- [Instructions for the task]:
Would you transcribe the listing that follows word for word, skipping pictures?

Segment Start: Input material

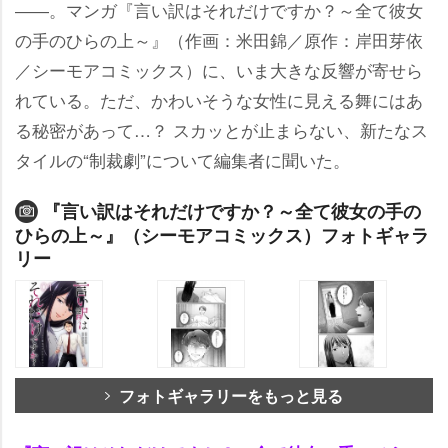
――。マンガ『言い訳はそれだけですか？～全て彼女
の手のひらの上～』（作画：米田錦／原作：岸田芽依
／シーモアコミックス）に、いま大きな反響が寄せら
れている。ただ、かわいそうな女性に見える舞にはあ
る秘密があって…？ スカッとが止まらない、新たなス
タイルの“制裁劇”について編集者に聞いた。
『言い訳はそれだけですか？～全て彼女の手の
ひらの上～』（シーモアコミックス）フォトギャラ
リー
フォトギャラリーをもっと見る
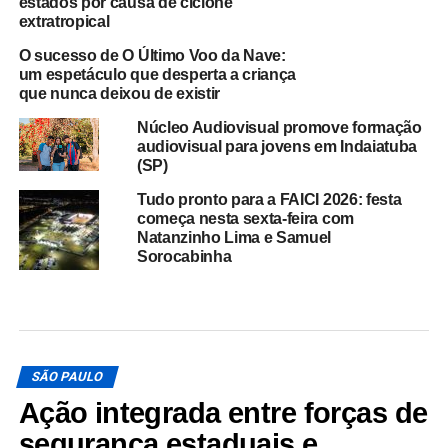
estados por causa de ciclone
extratropical
O sucesso de O Último Voo da Nave:
um espetáculo que desperta a criança
que nunca deixou de existir
Núcleo Audiovisual promove formação
audiovisual para jovens em Indaiatuba
(SP)
Tudo pronto para a FAICI 2026: festa
começa nesta sexta-feira com
Natanzinho Lima e Samuel
Sorocabinha
SÃO PAULO
Ação integrada entre forças de
segurança estaduais e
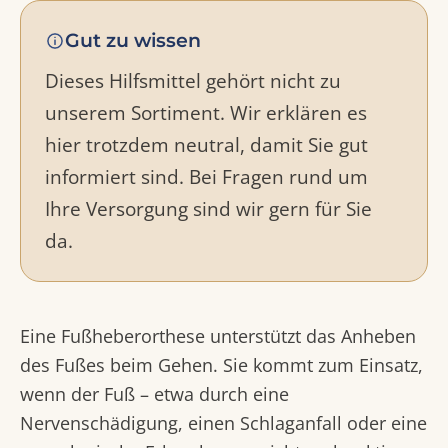
Gut zu wissen
Dieses Hilfsmittel gehört nicht zu
unserem Sortiment. Wir erklären es
hier trotzdem neutral, damit Sie gut
informiert sind. Bei Fragen rund um
Ihre Versorgung sind wir gern für Sie
da.
Eine Fußheberorthese unterstützt das Anheben
des Fußes beim Gehen. Sie kommt zum Einsatz,
wenn der Fuß – etwa durch eine
Nervenschädigung, einen Schlaganfall oder eine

Segment End: Input material

- [Your response]:
――。マンガ『言い訳はそれだけですか？～全て彼女
の手のひらの上～』（作画：米田錦／原作：岸田芽依
／シーモアコミックス）に、いま大きな反響が寄せら
れている。ただ、かわいそうな女性に見える舞にはあ
る秘密があって…？ スカッとが止まらない、新たなス
タイルの“制裁劇”について編集者に聞いた。
『言い訳はそれだけですか？～全て彼女の手の
ひらの上～』（シーモアコミックス）フォトギャラ
リー
フォトギャラリーをもっと見る
estados por causa de ciclone
extratropical
O sucesso de O Último Voo da Nave:
um espetáculo que desperta a criança
que nunca deixou de existir
Núcleo Audiovisual promove formação
audiovisual para jovens em Indaiatuba
(SP)
Tudo pronto para a FAICI 2026: festa
começa nesta sexta-feira com
Natanzinho Lima e Samuel
Sorocabinha
SÃO PAULO
Ação integrada entre forças de
segurança estaduais e
Gut zu wissen
Dieses Hilfsmittel gehört nicht zu
unserem Sortiment. Wir erklären es
hier trotzdem neutral, damit Sie gut
informiert sind. Bei Fragen rund um
Ihre Versorgung sind wir gern für Sie
da.
Eine Fußheberorthese unterstützt das Anheben
des Fußes beim Gehen. Sie kommt zum Einsatz,
wenn der Fuß – etwa durch eine
Nervenschädigung, einen Schlaganfall oder eine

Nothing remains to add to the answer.